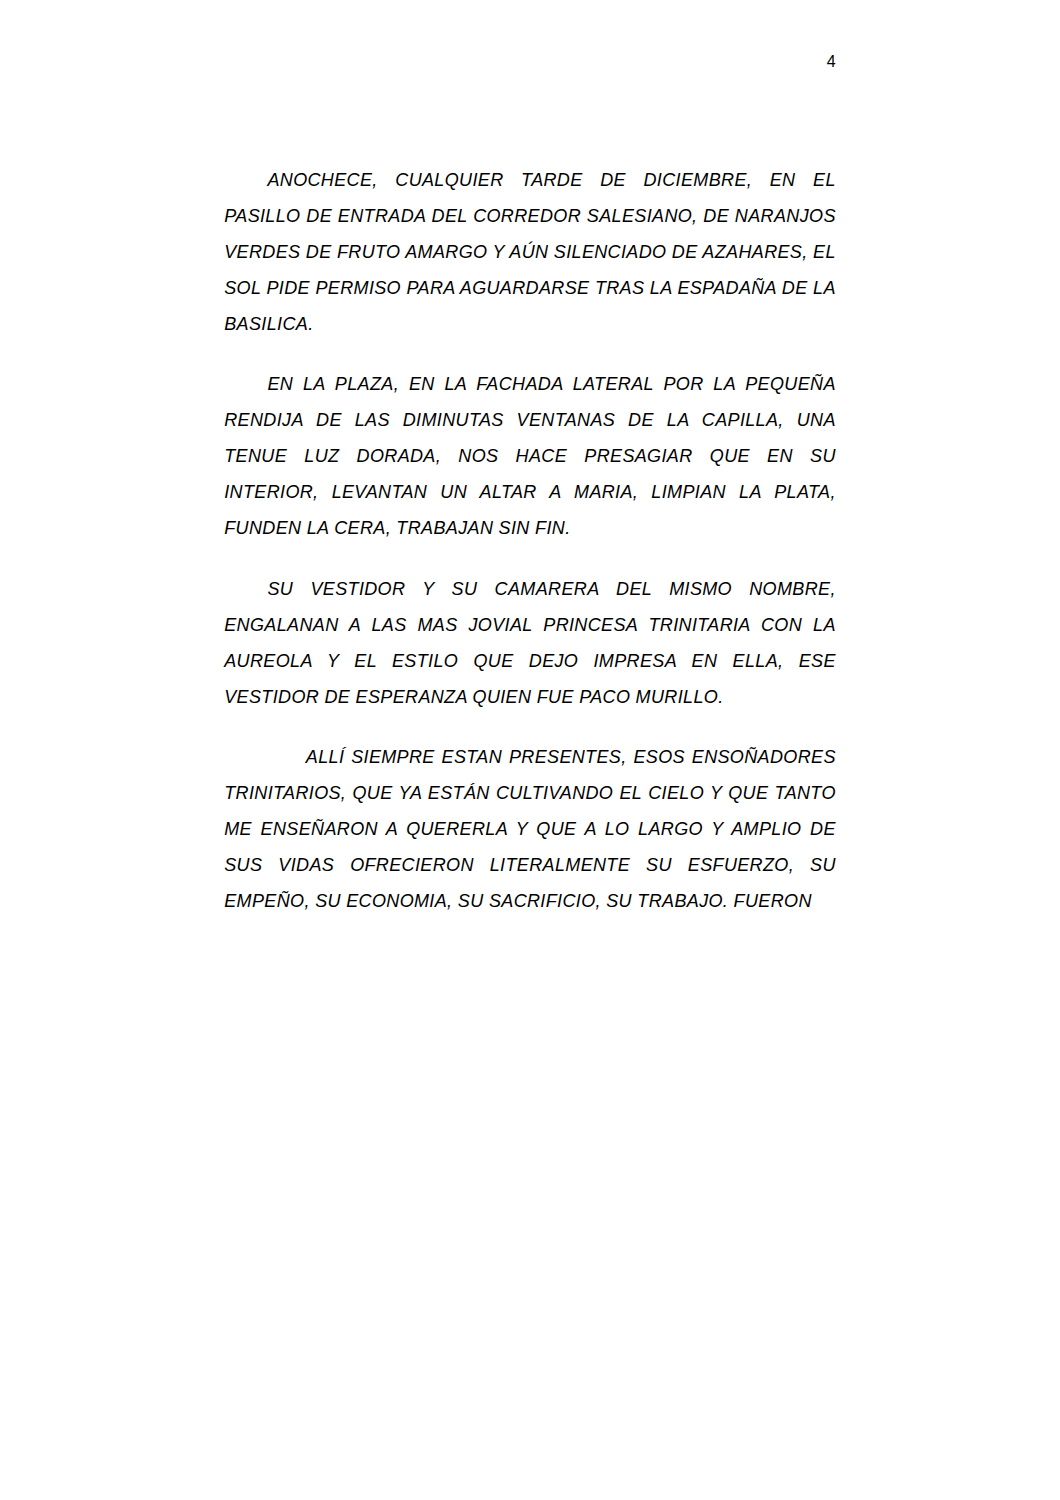4
ANOCHECE, CUALQUIER TARDE DE DICIEMBRE, EN EL PASILLO DE ENTRADA DEL CORREDOR SALESIANO, DE NARANJOS VERDES DE FRUTO AMARGO Y AÚN SILENCIADO DE AZAHARES, EL SOL PIDE PERMISO PARA AGUARDARSE TRAS LA ESPADAÑA DE LA BASILICA.
EN LA PLAZA, EN LA FACHADA LATERAL POR LA PEQUEÑA RENDIJA DE LAS DIMINUTAS VENTANAS DE LA CAPILLA, UNA TENUE LUZ DORADA, NOS HACE PRESAGIAR QUE EN SU INTERIOR, LEVANTAN UN ALTAR A MARIA, LIMPIAN LA PLATA, FUNDEN LA CERA, TRABAJAN SIN FIN.
SU VESTIDOR Y SU CAMARERA DEL MISMO NOMBRE, ENGALANAN A LAS MAS JOVIAL PRINCESA TRINITARIA CON LA AUREOLA Y EL ESTILO QUE DEJO IMPRESA EN ELLA, ESE VESTIDOR DE ESPERANZA QUIEN FUE PACO MURILLO.
ALLÍ SIEMPRE ESTAN PRESENTES, ESOS ENSOÑADORES TRINITARIOS, QUE YA ESTÁN CULTIVANDO EL CIELO Y QUE TANTO ME ENSEÑARON A QUERERLA Y QUE A LO LARGO Y AMPLIO DE SUS VIDAS OFRECIERON LITERALMENTE SU ESFUERZO, SU EMPEÑO, SU ECONOMIA, SU SACRIFICIO, SU TRABAJO. FUERON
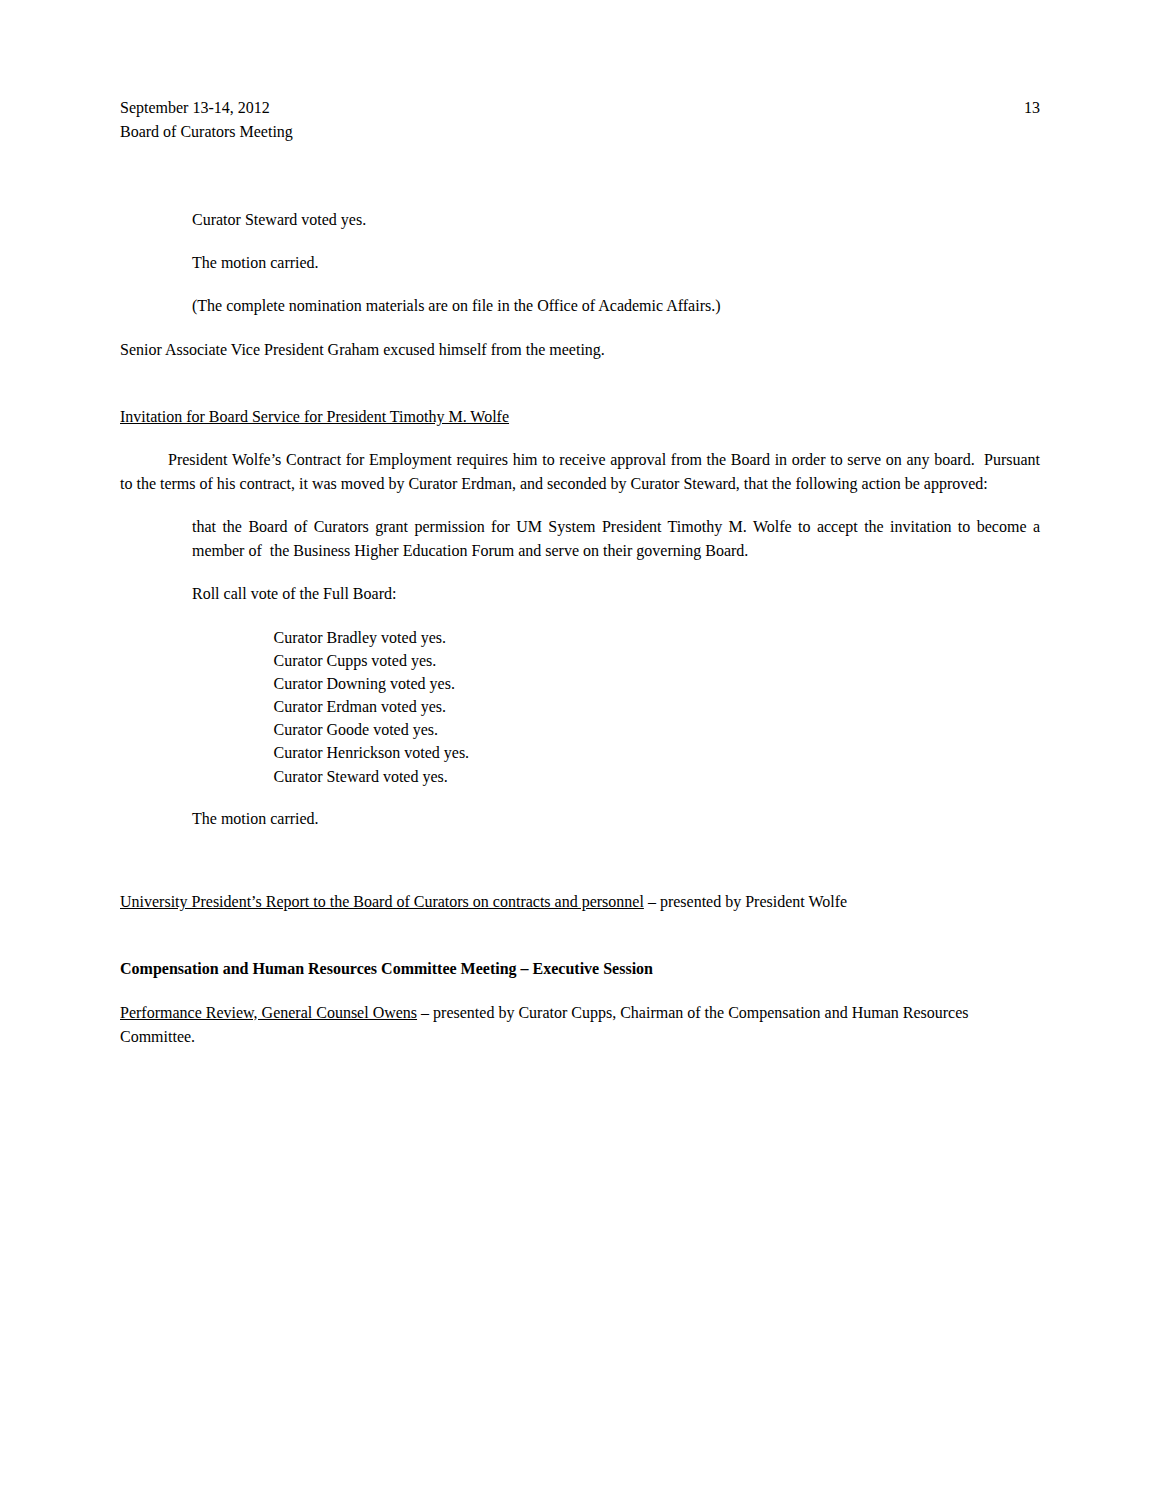September 13-14, 2012
Board of Curators Meeting
13
Curator Steward voted yes.
The motion carried.
(The complete nomination materials are on file in the Office of Academic Affairs.)
Senior Associate Vice President Graham excused himself from the meeting.
Invitation for Board Service for President Timothy M. Wolfe
President Wolfe’s Contract for Employment requires him to receive approval from the Board in order to serve on any board. Pursuant to the terms of his contract, it was moved by Curator Erdman, and seconded by Curator Steward, that the following action be approved:
that the Board of Curators grant permission for UM System President Timothy M. Wolfe to accept the invitation to become a member of the Business Higher Education Forum and serve on their governing Board.
Roll call vote of the Full Board:
Curator Bradley voted yes.
Curator Cupps voted yes.
Curator Downing voted yes.
Curator Erdman voted yes.
Curator Goode voted yes.
Curator Henrickson voted yes.
Curator Steward voted yes.
The motion carried.
University President’s Report to the Board of Curators on contracts and personnel – presented by President Wolfe
Compensation and Human Resources Committee Meeting – Executive Session
Performance Review, General Counsel Owens – presented by Curator Cupps, Chairman of the Compensation and Human Resources Committee.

▶ Goal of the exercise
Every line above carrying the word "that" needs to be shown.

▶ Solution
President Wolfe’s Contract for Employment requires him to receive approval from the Board in order to serve on any board. Pursuant to the terms of his contract, it was moved by Curator Erdman, and seconded by Curator Steward, that the following action be approved:
that the Board of Curators grant permission for UM System President Timothy M. Wolfe to accept the invitation to become a member of the Business Higher Education Forum and serve on their governing Board.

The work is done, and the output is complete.